:: Extrait fourni ::

C’est un important pallier que vient franchir l’État gabonais dans sa quête de souveraineté énergétique. Cela, avec la réception de la première phase de la centrale thermique à gaz IPP de Mayumba. D’une capacité de 8,5 MW, cette infrastructure marque une avancée décisive vers la souveraineté énergétique et la sécurisation de l’approvisionnement électrique dans le sud du pays et notamment dans la province de la Nyanga, longtemps confrontée à un stress énergétique.
Lors de la cérémonie de réception, le ministre de l’Accès universel à l’Eau et à l’Énergie, Philippe Tonangoye, a décliné les contours techniques dudit investissement. Réalisé grâce à un investissement d’environ 17 milliards de francs CFA, « Cette centrale illustre concrètement la priorité absolue accordée par le chef de l’État aux secteurs de l’eau et de l’énergie, piliers essentiels du développement économique et social. Il revient désormais à l’État gabonais de réceptionner techniquement ces infrastructures qui lui appartiennent intégralement », a –t-il déclaré.
Par ailleurs, cet investissement dont la qualité des ouvrages a été réalisé, selon des standards technologiques, permettra l’alimentation temporaire de la ville de Mayumba par les deux turbines à gaz, en attendant la mise en service des ouvrages connexes prévue pour juin 2026. Ces derniers comprennent notamment la ligne électrique Mayumba–Tchibanga et son poste d’arrivée, destinés à évacuer l’énergie produite vers l’ensemble de la zone concernée.
La fiche technique de cette centrale net en évidence : deux turbines à gaz Taurus 60 du constructeur SOLAR, un poste gaz assurant le comptage et le traitement, trois transformateurs ainsi qu’une salle électrique moderne. Quant à l’approvisionnement en gaz, elle est assuré par un gazoduc de 32 kilomètres reliant le champ pétrolier de Lucina, exploité par Perenco, au site de Mayumba. Conçue pour accompagner la croissance de la demande énergétique, l’infrastructure prévoit des extensions successives, avec une montée en puissance à 20 MW en phase 2, puis à 50 MW à terme.

:::
:: Informations ::

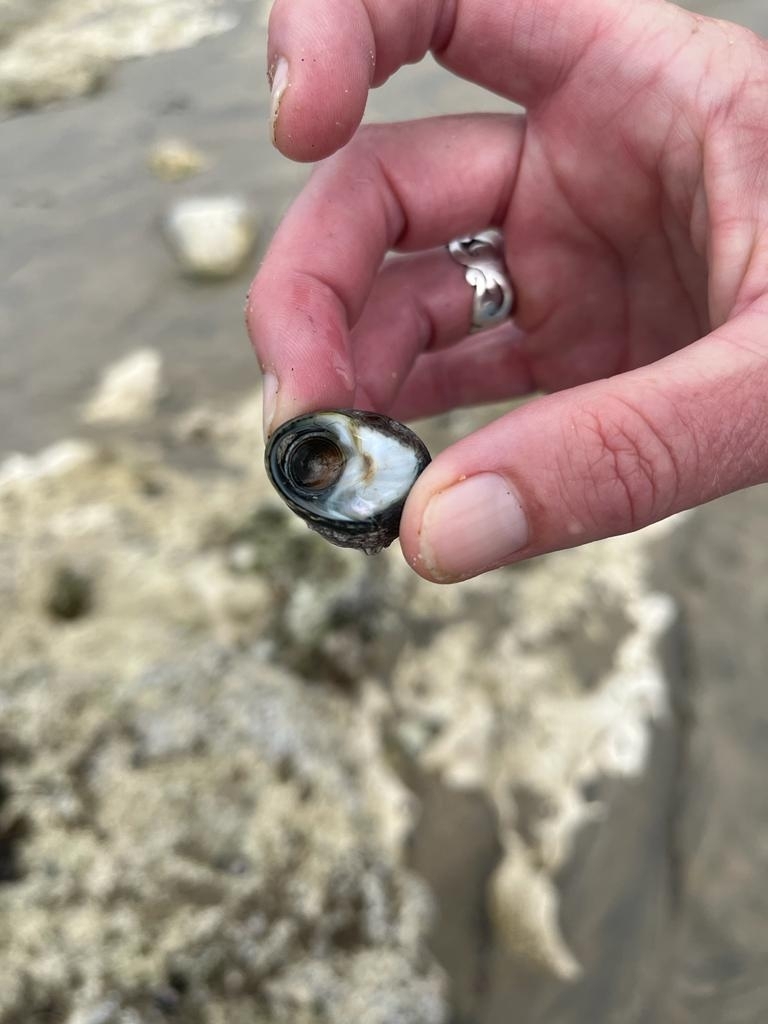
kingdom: Animalia
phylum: Mollusca
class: Gastropoda
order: Trochida
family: Trochidae
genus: Phorcus
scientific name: Phorcus lineatus
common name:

:::

» **Liste des activités**
a) Recopiez fidèlement le passage de l'extrait sur la centrale de Mayumba qui va de « Lors de la cérémonie » à « a –t-il déclaré. », ces deux bornes comprises.
b) D'après l'extrait sur la centrale de Mayumba, quelle est la longueur du gazoduc qui approvisionne la centrale en gaz ?

» **Liste des solutions**
a)
Lors de la cérémonie de réception, le ministre de l’Accès universel à l’Eau et à l’Énergie, Philippe Tonangoye, a décliné les contours techniques dudit investissement. Réalisé grâce à un investissement d’environ 17 milliards de francs CFA, « Cette centrale illustre concrètement la priorité absolue accordée par le chef de l’État aux secteurs de l’eau et de l’énergie, piliers essentiels du développement économique et social. Il revient désormais à l’État gabonais de réceptionner techniquement ces infrastructures qui lui appartiennent intégralement », a –t-il déclaré.

b) 32 kilomètres.